_LISTED ENTRIES_:
========

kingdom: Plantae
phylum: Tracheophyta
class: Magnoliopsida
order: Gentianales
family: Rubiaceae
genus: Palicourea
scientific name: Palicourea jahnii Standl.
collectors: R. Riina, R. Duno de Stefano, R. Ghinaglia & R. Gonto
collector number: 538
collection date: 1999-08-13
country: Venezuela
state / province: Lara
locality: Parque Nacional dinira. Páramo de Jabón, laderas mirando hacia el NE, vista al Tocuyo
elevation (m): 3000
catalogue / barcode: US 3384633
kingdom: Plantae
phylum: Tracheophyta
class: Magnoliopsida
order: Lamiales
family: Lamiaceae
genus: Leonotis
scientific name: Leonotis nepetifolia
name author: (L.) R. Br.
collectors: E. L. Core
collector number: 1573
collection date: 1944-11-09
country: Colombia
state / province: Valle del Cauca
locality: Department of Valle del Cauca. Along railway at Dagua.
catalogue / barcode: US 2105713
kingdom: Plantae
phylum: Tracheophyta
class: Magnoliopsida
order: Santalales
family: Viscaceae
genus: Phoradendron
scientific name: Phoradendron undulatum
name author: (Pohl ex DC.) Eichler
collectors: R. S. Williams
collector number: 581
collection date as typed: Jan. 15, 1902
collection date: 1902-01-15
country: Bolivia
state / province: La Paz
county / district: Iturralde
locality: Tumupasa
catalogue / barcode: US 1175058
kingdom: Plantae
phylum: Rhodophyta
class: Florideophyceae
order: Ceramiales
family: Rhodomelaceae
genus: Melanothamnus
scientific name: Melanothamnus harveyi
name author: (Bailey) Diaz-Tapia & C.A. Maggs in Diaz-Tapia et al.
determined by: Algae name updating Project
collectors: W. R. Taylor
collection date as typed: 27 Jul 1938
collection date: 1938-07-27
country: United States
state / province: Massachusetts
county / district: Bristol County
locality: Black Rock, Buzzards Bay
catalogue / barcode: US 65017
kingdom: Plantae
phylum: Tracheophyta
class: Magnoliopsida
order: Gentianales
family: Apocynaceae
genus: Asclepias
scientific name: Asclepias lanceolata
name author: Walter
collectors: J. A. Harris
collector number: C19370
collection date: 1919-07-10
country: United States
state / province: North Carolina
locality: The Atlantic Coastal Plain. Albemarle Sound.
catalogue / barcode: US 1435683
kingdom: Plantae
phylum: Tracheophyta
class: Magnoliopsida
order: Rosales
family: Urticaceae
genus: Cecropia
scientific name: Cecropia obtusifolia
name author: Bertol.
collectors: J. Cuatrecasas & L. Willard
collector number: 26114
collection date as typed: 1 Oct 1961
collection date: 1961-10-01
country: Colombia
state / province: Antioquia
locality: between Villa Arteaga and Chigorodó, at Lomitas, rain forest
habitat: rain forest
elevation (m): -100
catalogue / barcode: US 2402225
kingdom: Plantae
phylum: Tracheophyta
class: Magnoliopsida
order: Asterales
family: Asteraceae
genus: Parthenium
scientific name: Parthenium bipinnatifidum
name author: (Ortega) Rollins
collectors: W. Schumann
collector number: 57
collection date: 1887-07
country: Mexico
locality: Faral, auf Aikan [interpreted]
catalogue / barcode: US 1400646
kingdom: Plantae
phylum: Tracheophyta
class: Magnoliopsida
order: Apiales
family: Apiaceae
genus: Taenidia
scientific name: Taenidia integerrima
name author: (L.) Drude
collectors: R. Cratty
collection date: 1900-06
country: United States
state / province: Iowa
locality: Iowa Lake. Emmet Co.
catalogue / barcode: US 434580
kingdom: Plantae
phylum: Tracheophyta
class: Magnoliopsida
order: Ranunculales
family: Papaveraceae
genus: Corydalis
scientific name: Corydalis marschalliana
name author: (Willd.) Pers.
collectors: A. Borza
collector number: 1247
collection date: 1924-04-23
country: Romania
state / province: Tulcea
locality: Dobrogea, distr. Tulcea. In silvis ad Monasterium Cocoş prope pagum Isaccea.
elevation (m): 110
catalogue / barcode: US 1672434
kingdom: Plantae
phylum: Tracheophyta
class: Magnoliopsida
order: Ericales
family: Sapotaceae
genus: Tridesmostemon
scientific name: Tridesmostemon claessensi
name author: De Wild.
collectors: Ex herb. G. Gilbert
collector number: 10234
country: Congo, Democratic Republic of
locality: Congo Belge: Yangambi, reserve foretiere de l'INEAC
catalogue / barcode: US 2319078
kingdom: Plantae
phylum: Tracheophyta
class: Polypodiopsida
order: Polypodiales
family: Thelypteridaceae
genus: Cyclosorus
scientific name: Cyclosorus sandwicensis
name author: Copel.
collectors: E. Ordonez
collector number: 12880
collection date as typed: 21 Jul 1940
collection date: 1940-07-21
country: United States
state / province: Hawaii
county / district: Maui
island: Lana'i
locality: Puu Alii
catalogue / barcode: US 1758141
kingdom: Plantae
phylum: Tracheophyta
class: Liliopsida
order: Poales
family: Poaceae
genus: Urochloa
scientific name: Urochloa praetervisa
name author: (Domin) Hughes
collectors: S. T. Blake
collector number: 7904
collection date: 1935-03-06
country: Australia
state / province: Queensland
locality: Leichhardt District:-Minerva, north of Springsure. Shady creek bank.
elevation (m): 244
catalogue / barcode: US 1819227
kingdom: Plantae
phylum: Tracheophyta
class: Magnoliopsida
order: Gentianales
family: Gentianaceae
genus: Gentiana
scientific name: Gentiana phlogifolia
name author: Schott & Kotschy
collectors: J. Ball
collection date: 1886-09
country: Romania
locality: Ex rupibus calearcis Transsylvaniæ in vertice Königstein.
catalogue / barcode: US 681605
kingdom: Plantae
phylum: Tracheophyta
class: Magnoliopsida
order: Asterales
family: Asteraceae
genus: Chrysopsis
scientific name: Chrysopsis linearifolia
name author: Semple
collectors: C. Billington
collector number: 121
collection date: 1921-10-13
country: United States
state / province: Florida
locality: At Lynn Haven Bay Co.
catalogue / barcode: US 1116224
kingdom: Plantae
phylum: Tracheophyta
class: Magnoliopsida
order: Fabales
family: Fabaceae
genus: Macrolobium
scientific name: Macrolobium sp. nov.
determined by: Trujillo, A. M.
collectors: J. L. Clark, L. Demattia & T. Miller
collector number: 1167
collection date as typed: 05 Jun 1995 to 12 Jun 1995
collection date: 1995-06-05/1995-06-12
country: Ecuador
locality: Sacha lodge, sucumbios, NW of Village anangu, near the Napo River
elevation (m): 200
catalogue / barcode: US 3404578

========

_THE REQUEST_: Please write out every line of the rows above, word for word and in the same order.

_SOLUTION_:
kingdom: Plantae
phylum: Tracheophyta
class: Magnoliopsida
order: Gentianales
family: Rubiaceae
genus: Palicourea
scientific name: Palicourea jahnii Standl.
collectors: R. Riina, R. Duno de Stefano, R. Ghinaglia & R. Gonto
collector number: 538
collection date: 1999-08-13
country: Venezuela
state / province: Lara
locality: Parque Nacional dinira. Páramo de Jabón, laderas mirando hacia el NE, vista al Tocuyo
elevation (m): 3000
catalogue / barcode: US 3384633
kingdom: Plantae
phylum: Tracheophyta
class: Magnoliopsida
order: Lamiales
family: Lamiaceae
genus: Leonotis
scientific name: Leonotis nepetifolia
name author: (L.) R. Br.
collectors: E. L. Core
collector number: 1573
collection date: 1944-11-09
country: Colombia
state / province: Valle del Cauca
locality: Department of Valle del Cauca. Along railway at Dagua.
catalogue / barcode: US 2105713
kingdom: Plantae
phylum: Tracheophyta
class: Magnoliopsida
order: Santalales
family: Viscaceae
genus: Phoradendron
scientific name: Phoradendron undulatum
name author: (Pohl ex DC.) Eichler
collectors: R. S. Williams
collector number: 581
collection date as typed: Jan. 15, 1902
collection date: 1902-01-15
country: Bolivia
state / province: La Paz
county / district: Iturralde
locality: Tumupasa
catalogue / barcode: US 1175058
kingdom: Plantae
phylum: Rhodophyta
class: Florideophyceae
order: Ceramiales
family: Rhodomelaceae
genus: Melanothamnus
scientific name: Melanothamnus harveyi
name author: (Bailey) Diaz-Tapia & C.A. Maggs in Diaz-Tapia et al.
determined by: Algae name updating Project
collectors: W. R. Taylor
collection date as typed: 27 Jul 1938
collection date: 1938-07-27
country: United States
state / province: Massachusetts
county / district: Bristol County
locality: Black Rock, Buzzards Bay
catalogue / barcode: US 65017
kingdom: Plantae
phylum: Tracheophyta
class: Magnoliopsida
order: Gentianales
family: Apocynaceae
genus: Asclepias
scientific name: Asclepias lanceolata
name author: Walter
collectors: J. A. Harris
collector number: C19370
collection date: 1919-07-10
country: United States
state / province: North Carolina
locality: The Atlantic Coastal Plain. Albemarle Sound.
catalogue / barcode: US 1435683
kingdom: Plantae
phylum: Tracheophyta
class: Magnoliopsida
order: Rosales
family: Urticaceae
genus: Cecropia
scientific name: Cecropia obtusifolia
name author: Bertol.
collectors: J. Cuatrecasas & L. Willard
collector number: 26114
collection date as typed: 1 Oct 1961
collection date: 1961-10-01
country: Colombia
state / province: Antioquia
locality: between Villa Arteaga and Chigorodó, at Lomitas, rain forest
habitat: rain forest
elevation (m): -100
catalogue / barcode: US 2402225
kingdom: Plantae
phylum: Tracheophyta
class: Magnoliopsida
order: Asterales
family: Asteraceae
genus: Parthenium
scientific name: Parthenium bipinnatifidum
name author: (Ortega) Rollins
collectors: W. Schumann
collector number: 57
collection date: 1887-07
country: Mexico
locality: Faral, auf Aikan [interpreted]
catalogue / barcode: US 1400646
kingdom: Plantae
phylum: Tracheophyta
class: Magnoliopsida
order: Apiales
family: Apiaceae
genus: Taenidia
scientific name: Taenidia integerrima
name author: (L.) Drude
collectors: R. Cratty
collection date: 1900-06
country: United States
state / province: Iowa
locality: Iowa Lake. Emmet Co.
catalogue / barcode: US 434580
kingdom: Plantae
phylum: Tracheophyta
class: Magnoliopsida
order: Ranunculales
family: Papaveraceae
genus: Corydalis
scientific name: Corydalis marschalliana
name author: (Willd.) Pers.
collectors: A. Borza
collector number: 1247
collection date: 1924-04-23
country: Romania
state / province: Tulcea
locality: Dobrogea, distr. Tulcea. In silvis ad Monasterium Cocoş prope pagum Isaccea.
elevation (m): 110
catalogue / barcode: US 1672434
kingdom: Plantae
phylum: Tracheophyta
class: Magnoliopsida
order: Ericales
family: Sapotaceae
genus: Tridesmostemon
scientific name: Tridesmostemon claessensi
name author: De Wild.
collectors: Ex herb. G. Gilbert
collector number: 10234
country: Congo, Democratic Republic of
locality: Congo Belge: Yangambi, reserve foretiere de l'INEAC
catalogue / barcode: US 2319078
kingdom: Plantae
phylum: Tracheophyta
class: Polypodiopsida
order: Polypodiales
family: Thelypteridaceae
genus: Cyclosorus
scientific name: Cyclosorus sandwicensis
name author: Copel.
collectors: E. Ordonez
collector number: 12880
collection date as typed: 21 Jul 1940
collection date: 1940-07-21
country: United States
state / province: Hawaii
county / district: Maui
island: Lana'i
locality: Puu Alii
catalogue / barcode: US 1758141
kingdom: Plantae
phylum: Tracheophyta
class: Liliopsida
order: Poales
family: Poaceae
genus: Urochloa
scientific name: Urochloa praetervisa
name author: (Domin) Hughes
collectors: S. T. Blake
collector number: 7904
collection date: 1935-03-06
country: Australia
state / province: Queensland
locality: Leichhardt District:-Minerva, north of Springsure. Shady creek bank.
elevation (m): 244
catalogue / barcode: US 1819227
kingdom: Plantae
phylum: Tracheophyta
class: Magnoliopsida
order: Gentianales
family: Gentianaceae
genus: Gentiana
scientific name: Gentiana phlogifolia
name author: Schott & Kotschy
collectors: J. Ball
collection date: 1886-09
country: Romania
locality: Ex rupibus calearcis Transsylvaniæ in vertice Königstein.
catalogue / barcode: US 681605
kingdom: Plantae
phylum: Tracheophyta
class: Magnoliopsida
order: Asterales
family: Asteraceae
genus: Chrysopsis
scientific name: Chrysopsis linearifolia
name author: Semple
collectors: C. Billington
collector number: 121
collection date: 1921-10-13
country: United States
state / province: Florida
locality: At Lynn Haven Bay Co.
catalogue / barcode: US 1116224
kingdom: Plantae
phylum: Tracheophyta
class: Magnoliopsida
order: Fabales
family: Fabaceae
genus: Macrolobium
scientific name: Macrolobium sp. nov.
determined by: Trujillo, A. M.
collectors: J. L. Clark, L. Demattia & T. Miller
collector number: 1167
collection date as typed: 05 Jun 1995 to 12 Jun 1995
collection date: 1995-06-05/1995-06-12
country: Ecuador
locality: Sacha lodge, sucumbios, NW of Village anangu, near the Napo River
elevation (m): 200
catalogue / barcode: US 3404578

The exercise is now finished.